- **Required action**:
Return every entry below word for word and leave out any picture.

- **Dataset content**:
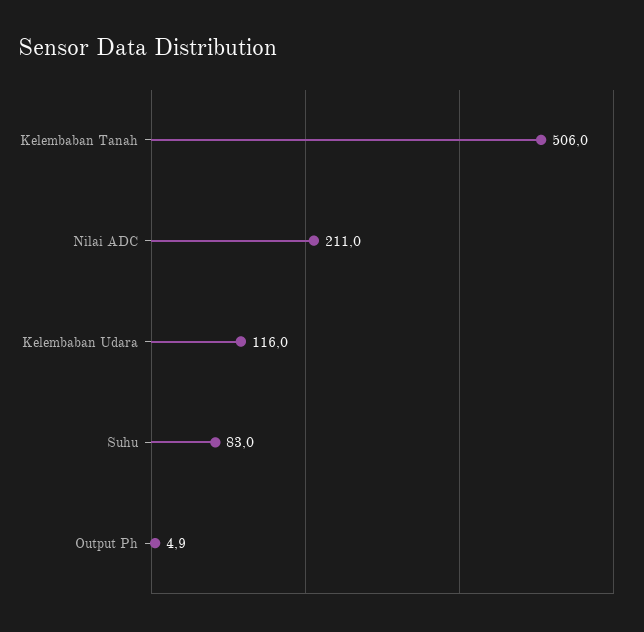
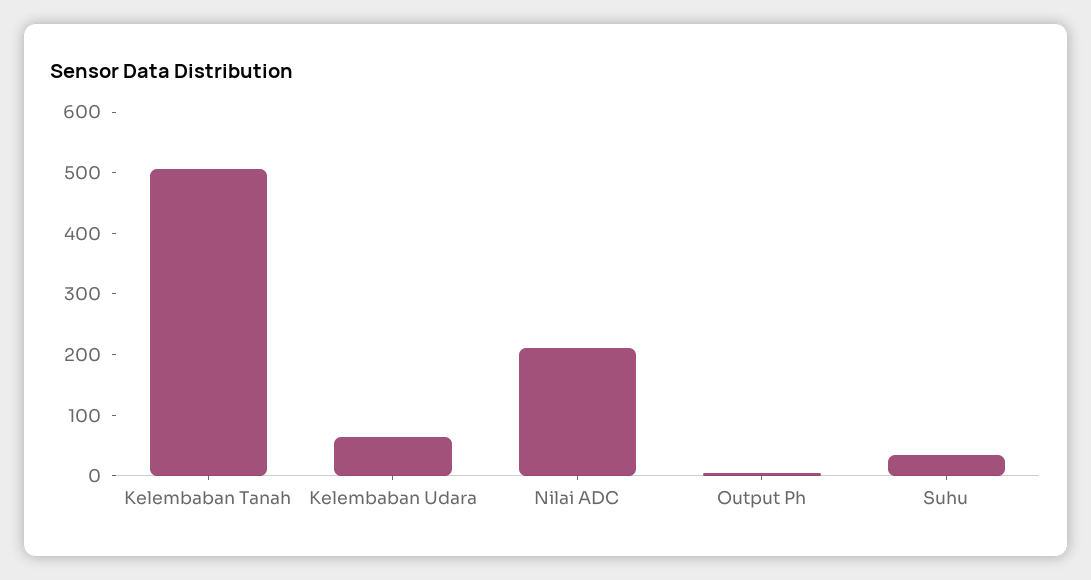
  {
    "Kelembaban Tanah": 506,
    "Nilai ADC": 211,
-   "Kelembaban Udara": 116,
+   "Kelembaban Udara": 60,
-   "Suhu": 83,
+   "Suhu": 40,
    "Output Ph": 4.9
  }

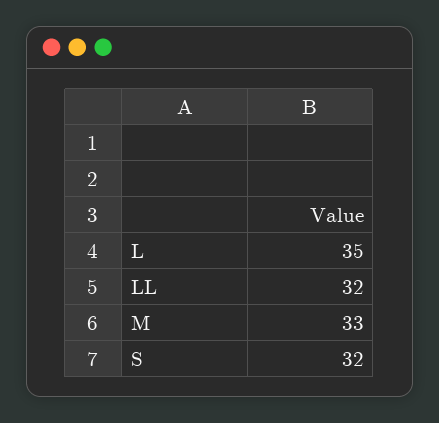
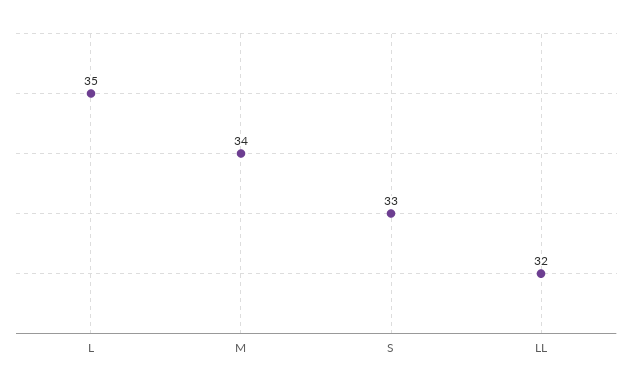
  {
    "L": 35,
    "LL": 32,
-   "M": 33,
+   "M": 34,
-   "S": 32
+   "S": 33
  }

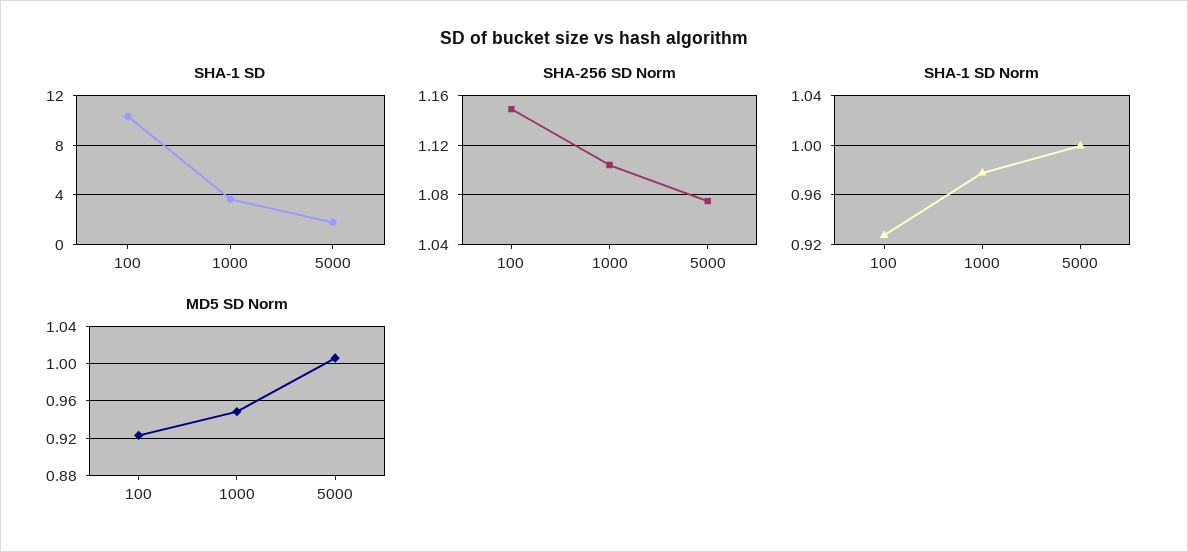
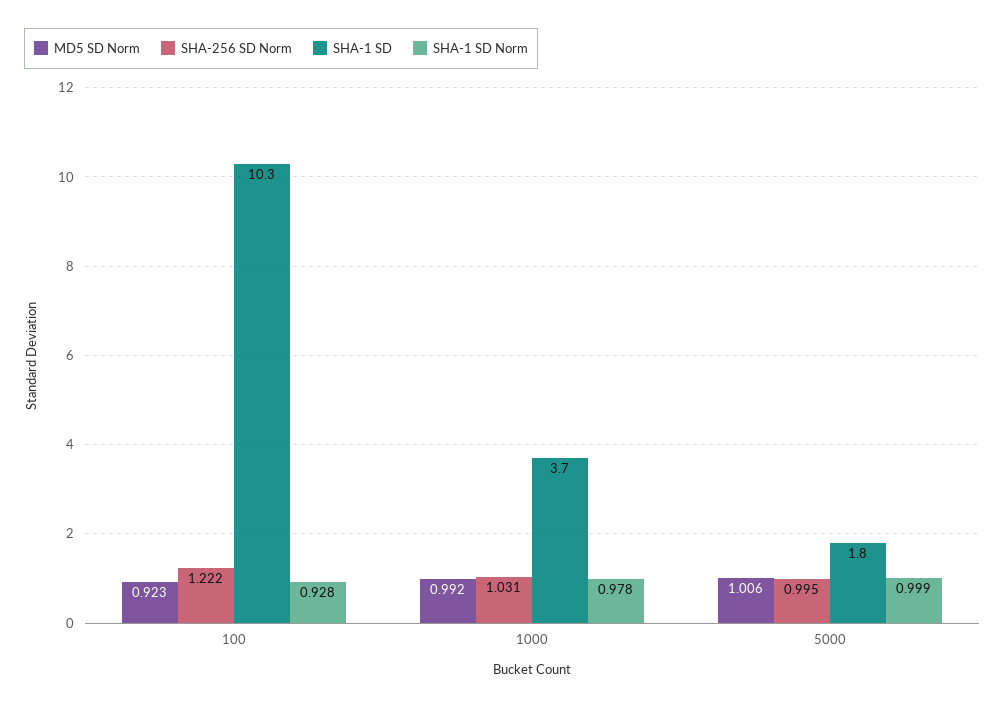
  {
    "SHA-1 SD": {
      "100": 10.3,
      "1000": 3.7,
      "5000": 1.8
    },
    "SHA-256 SD Norm": {
-     "100": 1.15,
+     "100": 1.222,
-     "1000": 1.105,
+     "1000": 1.031,
-     "5000": 1.075
+     "5000": 0.995
    },
    "SHA-1 SD Norm": {
      "100": 0.928,
      "1000": 0.978,
      "5000": 0.999
    },
    "MD5 SD Norm": {
      "100": 0.923,
-     "1000": 0.95,
+     "1000": 0.992,
      "5000": 1.006
    }
  }

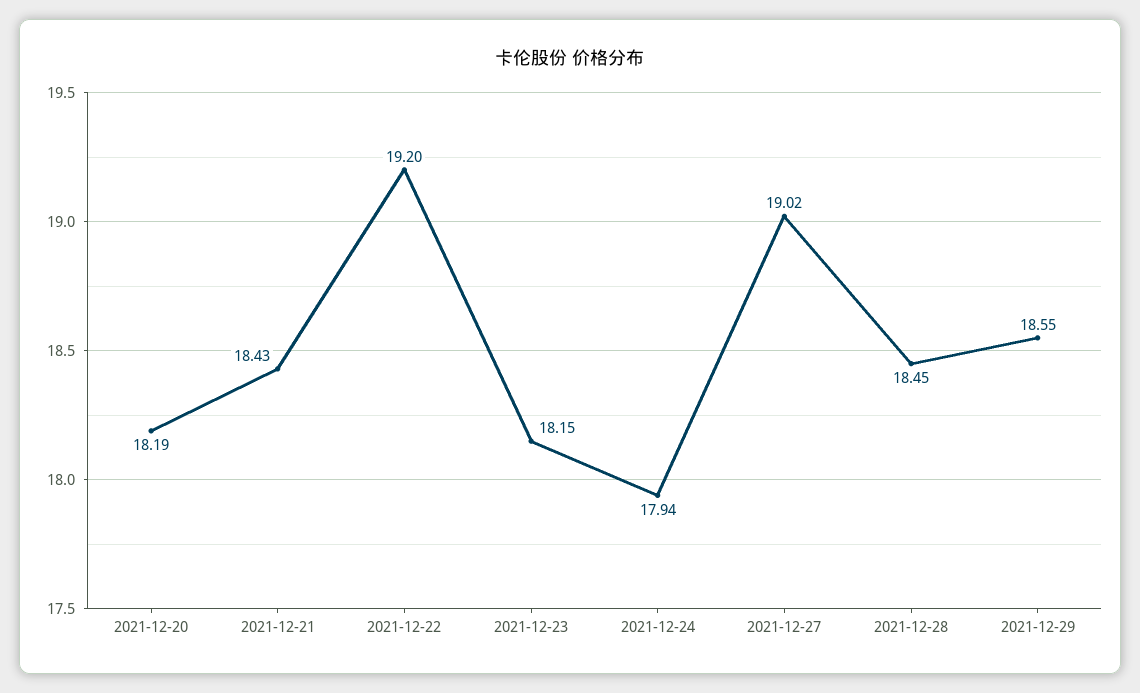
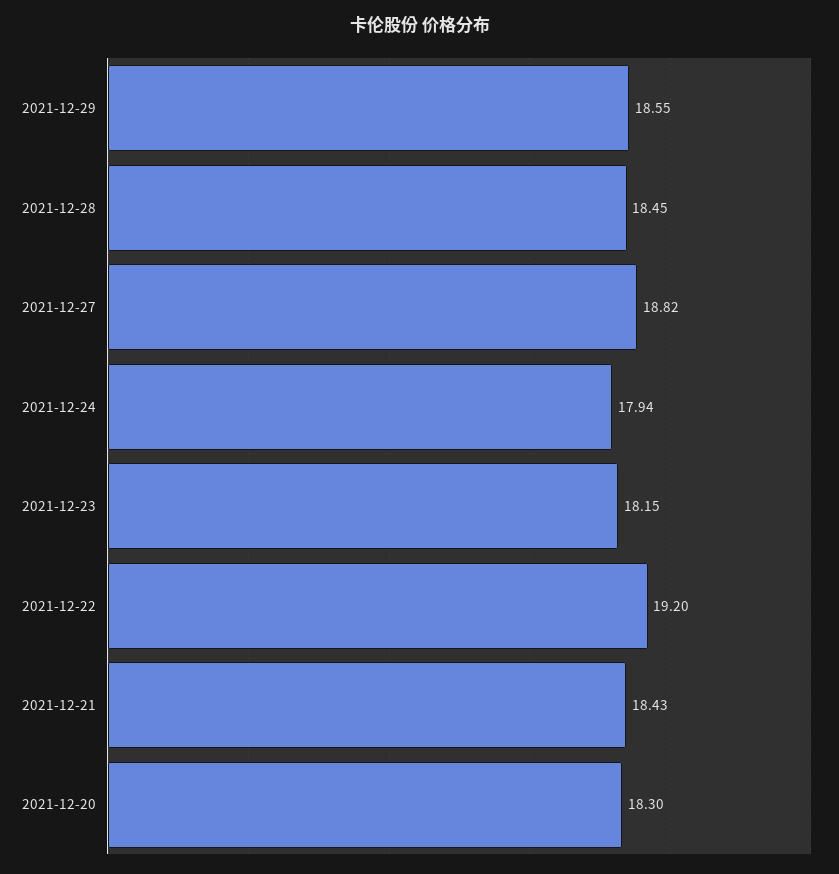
  {
-   "2021-12-20": 18.19,
+   "2021-12-20": 18.3,
    "2021-12-21": 18.43,
    "2021-12-22": 19.2,
    "2021-12-23": 18.15,
    "2021-12-24": 17.94,
-   "2021-12-27": 19.02,
+   "2021-12-27": 18.82,
    "2021-12-28": 18.45,
    "2021-12-29": 18.55
  }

- **Task response**:
  {
    "Kelembaban Tanah": 506,
    "Nilai ADC": 211,
-   "Kelembaban Udara": 116,
+   "Kelembaban Udara": 60,
-   "Suhu": 83,
+   "Suhu": 40,
    "Output Ph": 4.9
  }

  {
    "L": 35,
    "LL": 32,
-   "M": 33,
+   "M": 34,
-   "S": 32
+   "S": 33
  }

  {
    "SHA-1 SD": {
      "100": 10.3,
      "1000": 3.7,
      "5000": 1.8
    },
    "SHA-256 SD Norm": {
-     "100": 1.15,
+     "100": 1.222,
-     "1000": 1.105,
+     "1000": 1.031,
-     "5000": 1.075
+     "5000": 0.995
    },
    "SHA-1 SD Norm": {
      "100": 0.928,
      "1000": 0.978,
      "5000": 0.999
    },
    "MD5 SD Norm": {
      "100": 0.923,
-     "1000": 0.95,
+     "1000": 0.992,
      "5000": 1.006
    }
  }

  {
-   "2021-12-20": 18.19,
+   "2021-12-20": 18.3,
    "2021-12-21": 18.43,
    "2021-12-22": 19.2,
    "2021-12-23": 18.15,
    "2021-12-24": 17.94,
-   "2021-12-27": 19.02,
+   "2021-12-27": 18.82,
    "2021-12-28": 18.45,
    "2021-12-29": 18.55
  }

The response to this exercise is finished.